(Images with bounding boxes)
━━━━━━━━━━━━━━━━━━━━
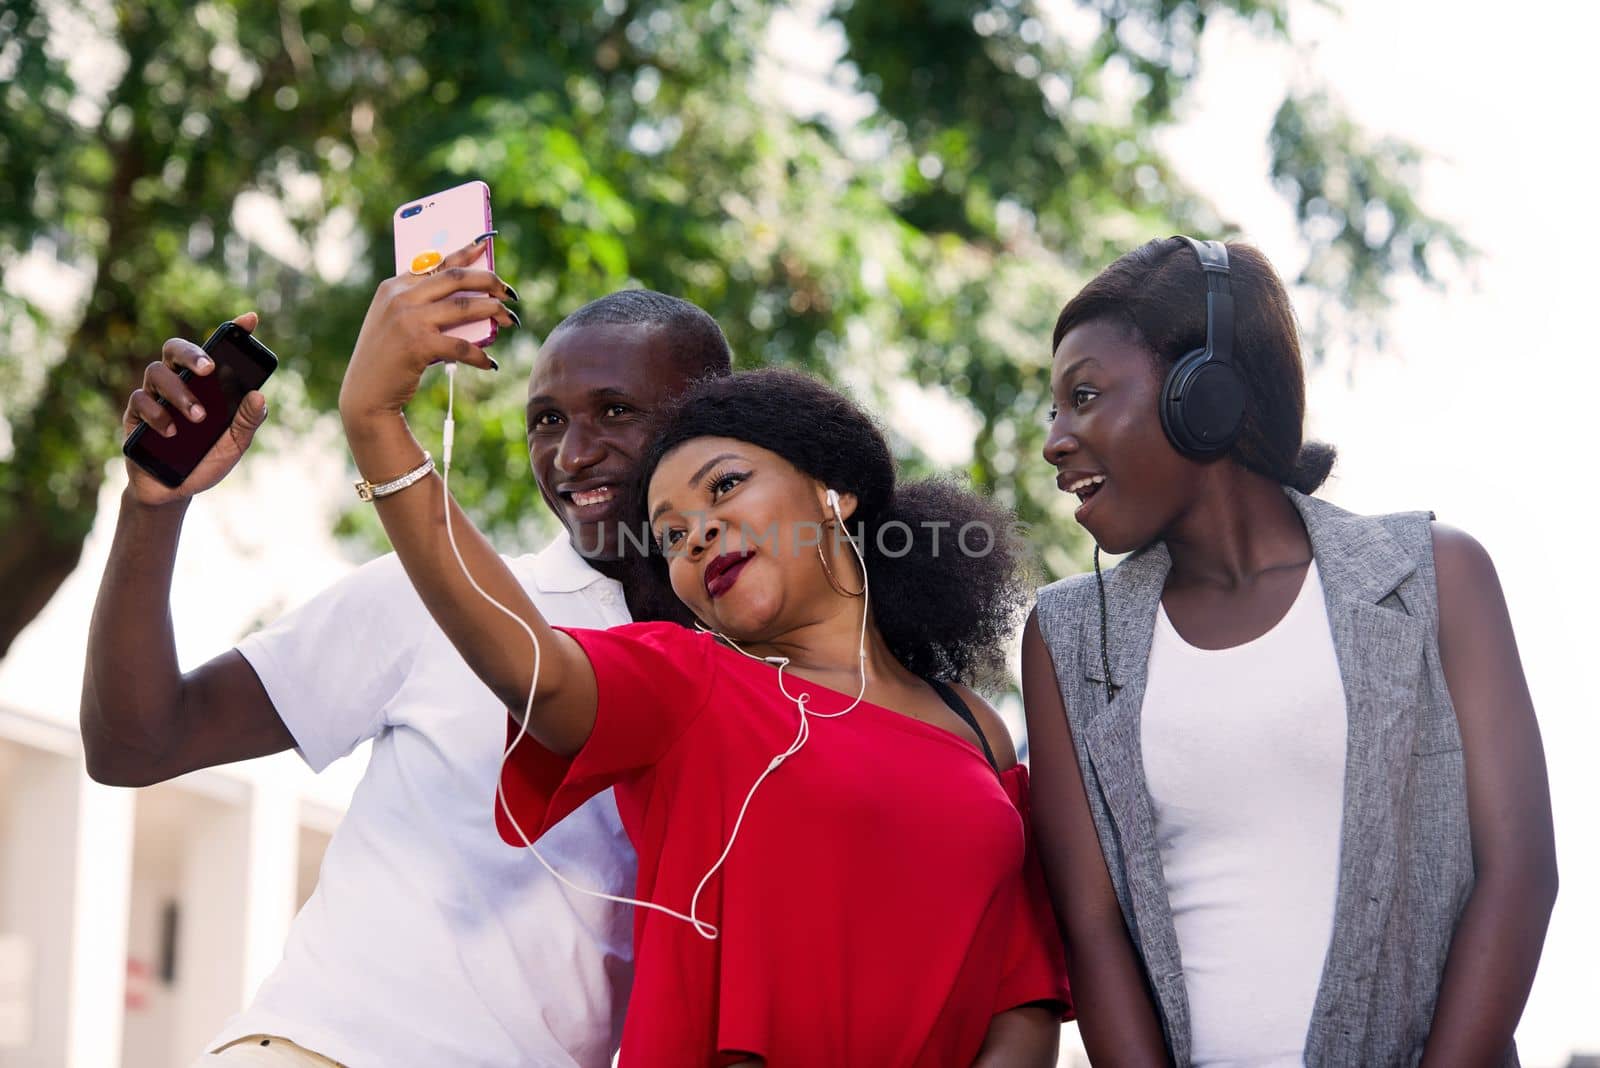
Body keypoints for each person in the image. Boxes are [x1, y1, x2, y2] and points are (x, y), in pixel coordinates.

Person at [335, 241, 1070, 1066]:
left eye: (725, 487)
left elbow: (1025, 996)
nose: (699, 533)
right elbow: (530, 666)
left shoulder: (976, 728)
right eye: (671, 535)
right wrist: (376, 425)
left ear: (833, 493)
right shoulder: (691, 683)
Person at [80, 243, 733, 1067]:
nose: (571, 456)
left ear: (716, 426)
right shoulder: (434, 588)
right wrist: (152, 508)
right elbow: (134, 744)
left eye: (617, 412)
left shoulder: (762, 682)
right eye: (547, 420)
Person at [1020, 236, 1556, 1067]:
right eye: (1054, 410)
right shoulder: (1067, 637)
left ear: (1204, 393)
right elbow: (1094, 935)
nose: (1055, 440)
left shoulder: (1434, 576)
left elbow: (1519, 874)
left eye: (1083, 396)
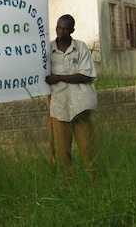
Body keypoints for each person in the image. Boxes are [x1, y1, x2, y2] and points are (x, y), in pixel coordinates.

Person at [45, 14, 98, 178]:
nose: (61, 31)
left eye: (65, 28)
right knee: (63, 151)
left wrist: (58, 77)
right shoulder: (47, 50)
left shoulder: (80, 48)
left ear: (72, 30)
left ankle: (93, 182)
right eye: (58, 28)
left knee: (87, 148)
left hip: (80, 104)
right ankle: (68, 184)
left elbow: (86, 76)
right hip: (59, 105)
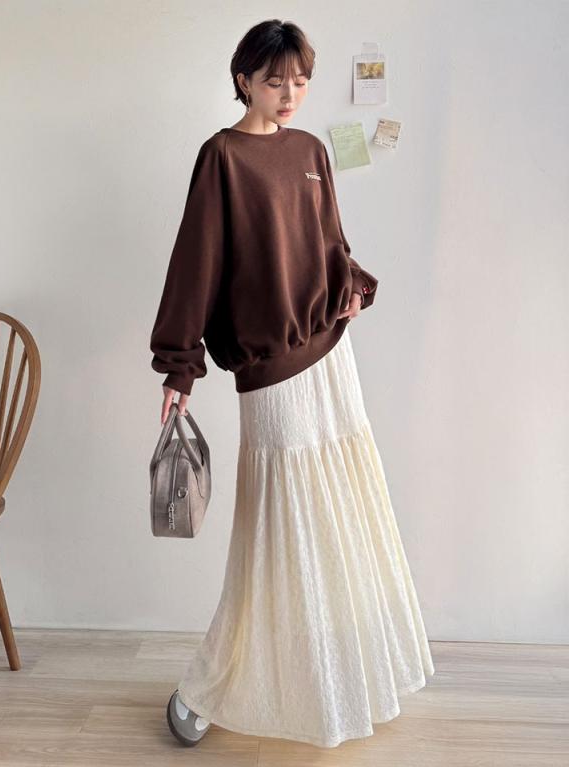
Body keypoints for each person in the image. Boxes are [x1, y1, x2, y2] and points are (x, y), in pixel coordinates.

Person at [151, 18, 435, 750]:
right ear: (244, 79)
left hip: (331, 352)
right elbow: (196, 262)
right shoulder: (221, 157)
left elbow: (330, 240)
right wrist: (180, 364)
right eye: (276, 81)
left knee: (339, 508)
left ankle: (339, 675)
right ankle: (214, 682)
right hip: (270, 364)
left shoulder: (311, 151)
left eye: (301, 81)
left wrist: (350, 284)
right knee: (278, 524)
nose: (290, 94)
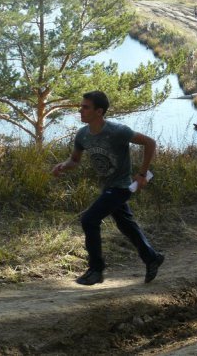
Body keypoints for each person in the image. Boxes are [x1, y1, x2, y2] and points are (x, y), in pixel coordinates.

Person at [52, 91, 164, 286]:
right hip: (107, 187)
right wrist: (63, 165)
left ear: (99, 111)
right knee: (125, 224)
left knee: (89, 219)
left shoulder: (117, 131)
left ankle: (96, 269)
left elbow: (150, 142)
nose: (81, 110)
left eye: (86, 107)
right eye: (81, 106)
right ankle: (151, 257)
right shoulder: (83, 135)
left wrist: (143, 174)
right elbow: (75, 160)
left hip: (121, 186)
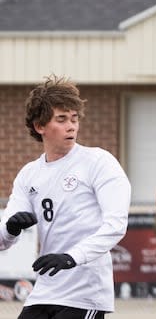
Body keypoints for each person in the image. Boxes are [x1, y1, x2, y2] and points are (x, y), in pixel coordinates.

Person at [0, 74, 131, 319]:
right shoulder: (29, 174)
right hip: (45, 290)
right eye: (61, 119)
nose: (71, 126)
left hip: (85, 293)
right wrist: (11, 228)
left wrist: (72, 257)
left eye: (74, 118)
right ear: (40, 126)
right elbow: (2, 241)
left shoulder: (98, 162)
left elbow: (115, 226)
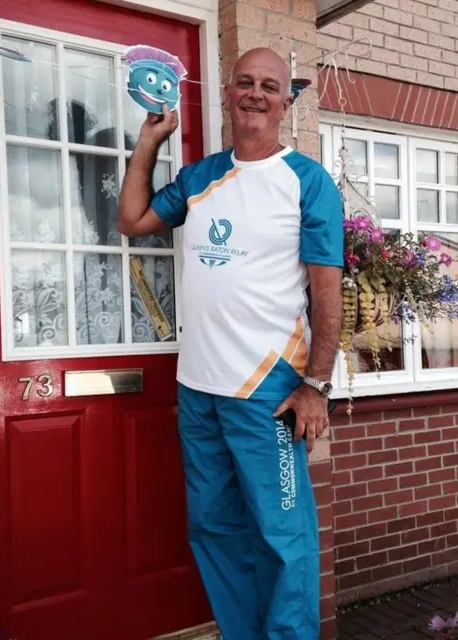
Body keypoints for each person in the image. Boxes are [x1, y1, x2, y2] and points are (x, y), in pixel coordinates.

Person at [118, 47, 343, 640]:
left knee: (282, 535)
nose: (256, 94)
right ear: (227, 92)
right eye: (245, 82)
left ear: (286, 101)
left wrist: (316, 386)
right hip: (198, 388)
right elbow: (133, 219)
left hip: (267, 389)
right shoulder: (199, 177)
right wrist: (151, 141)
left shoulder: (308, 182)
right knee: (214, 529)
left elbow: (326, 295)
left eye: (270, 86)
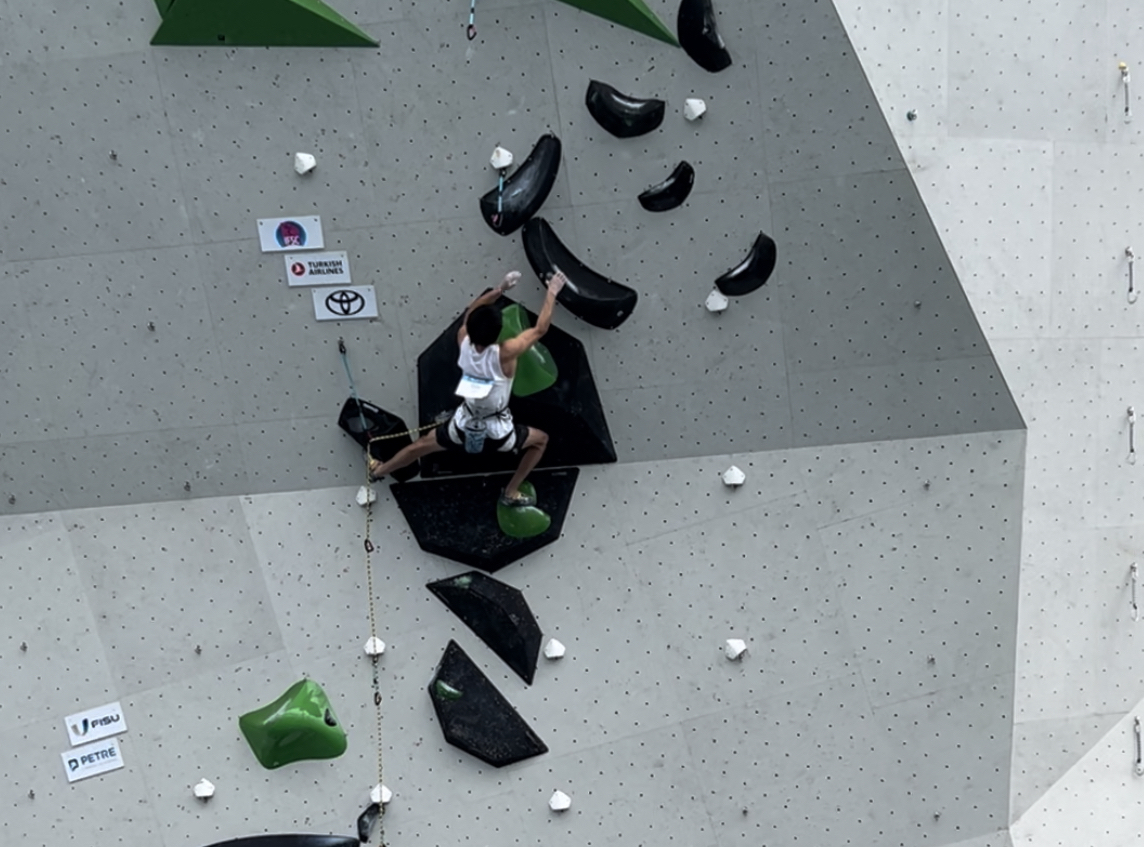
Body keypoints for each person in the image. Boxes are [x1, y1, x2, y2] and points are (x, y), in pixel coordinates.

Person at [367, 269, 567, 507]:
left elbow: (470, 312)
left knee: (418, 447)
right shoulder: (505, 354)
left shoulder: (463, 340)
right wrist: (552, 291)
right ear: (498, 335)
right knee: (541, 441)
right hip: (498, 432)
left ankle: (379, 471)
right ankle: (511, 490)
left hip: (462, 425)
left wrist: (500, 288)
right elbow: (540, 329)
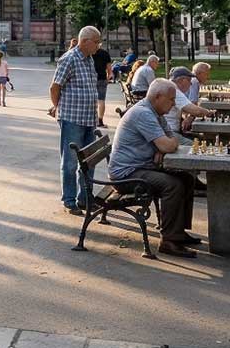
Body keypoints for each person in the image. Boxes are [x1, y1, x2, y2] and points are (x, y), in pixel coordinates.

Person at [109, 78, 199, 258]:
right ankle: (168, 240)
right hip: (126, 174)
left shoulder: (155, 112)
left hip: (140, 167)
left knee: (187, 179)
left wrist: (164, 145)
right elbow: (168, 144)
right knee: (172, 185)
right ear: (158, 97)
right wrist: (163, 146)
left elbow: (169, 138)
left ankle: (178, 231)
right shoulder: (143, 113)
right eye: (171, 99)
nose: (174, 104)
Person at [49, 26, 102, 214]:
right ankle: (69, 200)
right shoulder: (69, 59)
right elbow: (55, 87)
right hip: (72, 118)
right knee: (70, 162)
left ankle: (85, 198)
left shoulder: (89, 59)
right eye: (96, 42)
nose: (99, 45)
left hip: (88, 118)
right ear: (85, 41)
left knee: (89, 162)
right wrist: (59, 108)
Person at [167, 67, 211, 144]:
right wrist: (209, 112)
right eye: (189, 81)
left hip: (170, 130)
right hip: (170, 132)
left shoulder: (170, 87)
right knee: (194, 145)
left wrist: (188, 117)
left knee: (201, 138)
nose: (191, 84)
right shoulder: (174, 91)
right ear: (183, 80)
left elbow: (184, 110)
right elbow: (196, 111)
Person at [91, 42, 112, 127]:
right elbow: (109, 70)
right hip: (102, 78)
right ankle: (100, 121)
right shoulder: (105, 53)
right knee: (101, 100)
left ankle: (91, 119)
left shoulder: (90, 53)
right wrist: (107, 78)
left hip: (91, 78)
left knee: (91, 100)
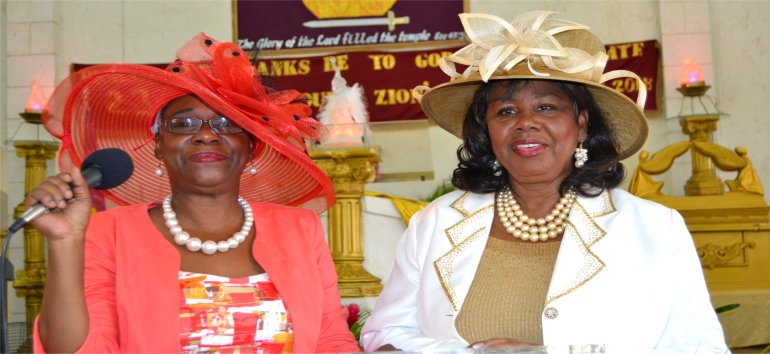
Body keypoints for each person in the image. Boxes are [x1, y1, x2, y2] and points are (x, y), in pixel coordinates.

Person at [361, 12, 728, 353]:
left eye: (546, 107)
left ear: (581, 124)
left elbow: (697, 346)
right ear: (486, 132)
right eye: (506, 111)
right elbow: (384, 335)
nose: (526, 122)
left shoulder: (653, 227)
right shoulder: (434, 223)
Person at [28, 33, 360, 353]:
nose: (205, 135)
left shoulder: (301, 229)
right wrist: (64, 243)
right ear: (159, 145)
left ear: (251, 147)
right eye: (183, 125)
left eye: (227, 124)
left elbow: (330, 340)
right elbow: (77, 350)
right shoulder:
━━━━━━━━━━━━━━━━━━━━
- REQUIRED WORK: From the opening line of the entries above to the line containing "right shoulder: (691, 683)", please transcribe each line exactly, skipping every picture.

- RESPONSE TO THIS TASK:
Body keypoints for each person in the image. Boxes are [x1, y1, x2, y2] and points are (x, y), in pixel coordinates.

Person at [335, 241, 1070, 1066]:
left eye: (725, 487)
left elbow: (1025, 996)
nose: (699, 533)
right elbow: (530, 666)
left shoulder: (976, 728)
right eye: (671, 535)
right wrist: (376, 425)
left ear: (833, 493)
right shoulder: (691, 683)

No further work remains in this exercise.